I think, broadly speaking, a lot of what's written about quantum computers is somewhat wrong-headed. It will make a difference to cyptography (in that it will be easier to have "unsnoopable"** communications). It will speed up some algorithms dramatically.
**of course all that means is that the "snooping" shifts to other parts of the process.
It's usually this last thing that gets the attention. What quantum computing essentially does is give you the potential to "halve the exponent". If something was going to take something on the order of 2^60 calculations, then if you're lucky, you may be able to reduce that to on the order of 2^30 quantum calculations. And if the exponents happen to be of that order, that could be enormusly useful. It might be possible, for example, to reduce a computation from centuries to maybe days or weeks (and ordinary parallelism could reduce that further, of course).
But there aren't all that many calculations that matter to us right now that have exponents of that order (well, actually there are a lot, but as a fraction of calculations we want to do, not so much). Most calculations are either much, much smaller or much, much bigger.
There's not much to be gained in taking a calculation from 2^400 to 2^200 - it's still going to take longer than you likely have.
So in the region past the outer limits of what we can practically do with ordinary parallelism, quantum computing will make a big difference - it will revolutionize what we can do with certain kinds of calculation. Most of those kinds of calculation won't impact you directly (indirectly, sure - in things like design of drugs and such) in the sense that you probably won't be doing much in the way of calculation you weren't before. At least not to begin with.
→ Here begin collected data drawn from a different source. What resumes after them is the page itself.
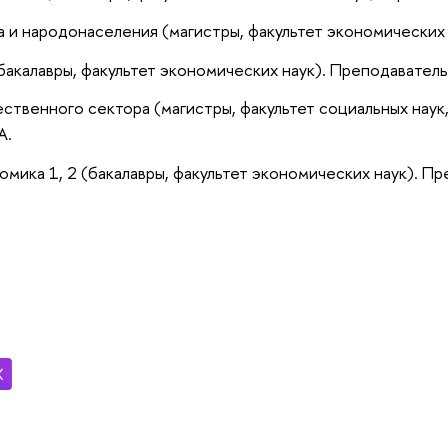
 и народонаселения (магистры, факультет экономических н
акалавры, факультет экономических наук). Преподаватель:
твенного сектора (магистры, факультет социальных наук,
А.
омика 1, 2 (бакалавры, факультет экономических наук). Пр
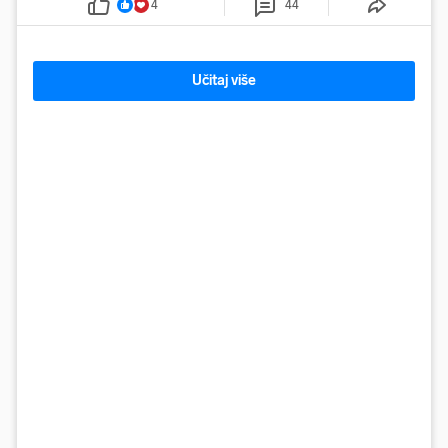
4
44
Učitaj više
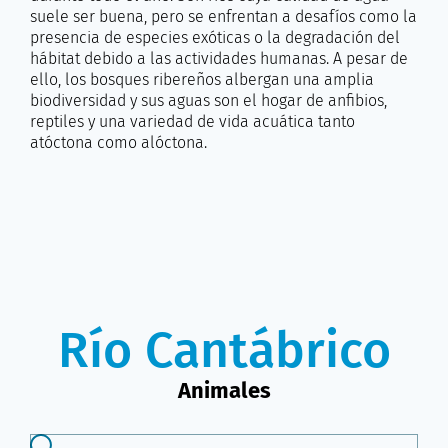
suele ser buena, pero se enfrentan a desafíos como la
presencia de especies exóticas o la degradación del
hábitat debido a las actividades humanas. A pesar de
ello, los bosques ribereños albergan una amplia
biodiversidad y sus aguas son el hogar de anfibios,
reptiles y una variedad de vida acuática tanto
atóctona como alóctona.
Río Cantábrico
Animales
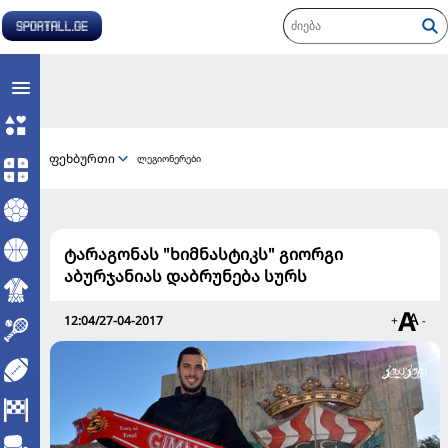
ფეხბურთი
ლეგიონერები
ტარაგონას "ხიმნასტიკს" გიორგი
აბურჯანიას დაბრუნება სურს
12:04/27-04-2017
+
-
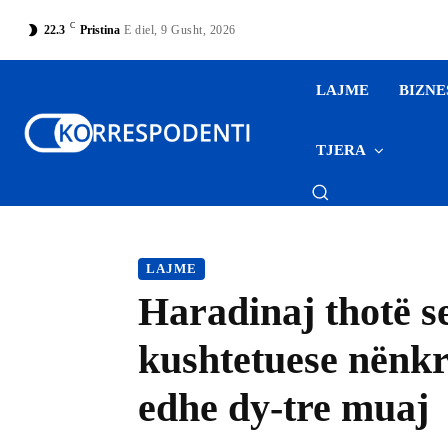
C
22.3
Pristina
E diel, 9 Gusht, 2026
LAJME
BIZNE
TJERA
LAJME
Haradinaj thotë s
kushtetuese nënkr
edhe dy-tre muaj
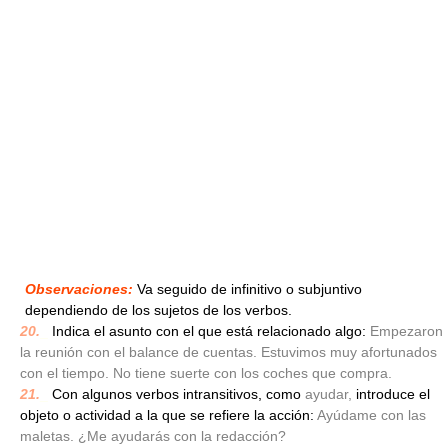
Observaciones:
Va seguido de infinitivo o subjuntivo
dependiendo de los sujetos de los verbos.
20.
_
Indica el asunto con el que está relacionado algo:
Empezaron
la reunión con el balance de cuentas. Estuvimos muy afortunados
con el tiempo. No tiene suerte con los coches que compra.
21.
_
Con algunos verbos intransitivos, como
ayudar,
introduce el
objeto o actividad a la que se refiere la acción:
Ayúdame con las
maletas. ¿Me ayudarás con la redacción?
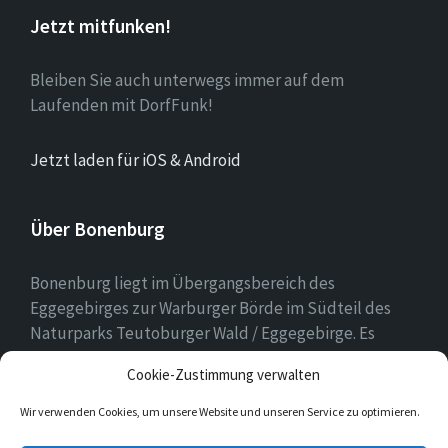
Jetzt mitfunken!
Bleiben Sie auch unterwegs immer auf dem
Laufenden mit DorfFunk!
Jetzt laden für iOS & Android
Über Bonenburg
Bonenburg liegt im Übergangsbereich des
Eggegebirges zur Warburger Börde im Südteil des
Naturparks Teutoburger Wald / Eggegebirge. Es
gehört zur Stadt Warburg und dem Kreis Höxter in
Cookie-Zustimmung verwalten
Nordrhein-Westfalen.
Wir verwenden Cookies, um unsere Website und unseren Service zu optimieren.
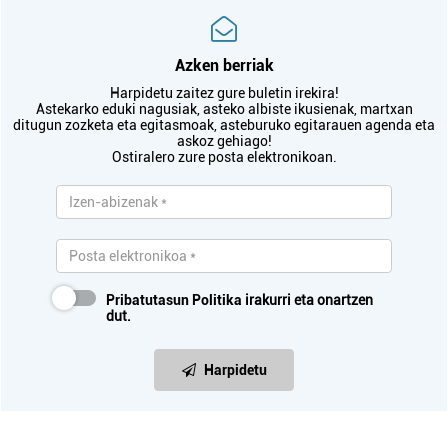
Azken berriak
Harpidetu zaitez gure buletin irekira!
Astekarko eduki nagusiak, asteko albiste ikusienak, martxan
ditugun zozketa eta egitasmoak, asteburuko egitarauen agenda eta
askoz gehiago!
Ostiralero zure posta elektronikoan.
Pribatutasun Politika
irakurri eta onartzen
dut.
Harpidetu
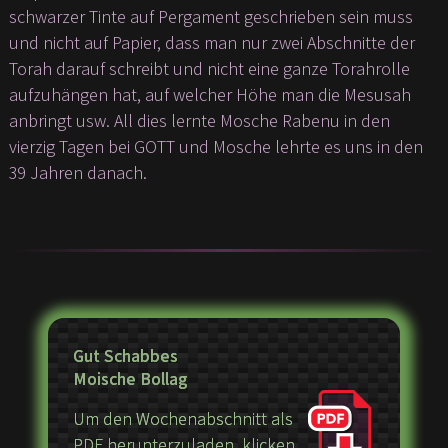
schwarzer Tinte auf Pergament geschrieben sein muss
und nicht auf Papier, dass man nur zwei Abschnitte der
Torah darauf schreibt und nicht eine ganze Torahrolle
aufzuhängen hat, auf welcher Höhe man die Mesusah
anbringt usw. All dies lernte Mosche Rabenu in den
vierzig Tagen bei GOTT und Mosche lehrte es uns in den
39 Jahren danach.
Gut Schabbes
Moische Bollag
Um den Wochenabschnitt als
PDF herunterzuladen, klicken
I think the big impacts on our personal lives will come in ways we can't even anticipate right now. The software that will change everything - maybe even decades after we have quantum computers as things we can buy - we don't know what that's going to be like. We won't until we have quantum computers, until we have coding environments and programming paradigms that let us think about things in ways we don't right now. Until we've had a generation of people who grew up with quantum computers.
Because when that exponent-halving is available, we're going to invent new problems that lie in that space above what we can do right now with parallelism, but that quantum computers can do. And we won't know what they are until we're there.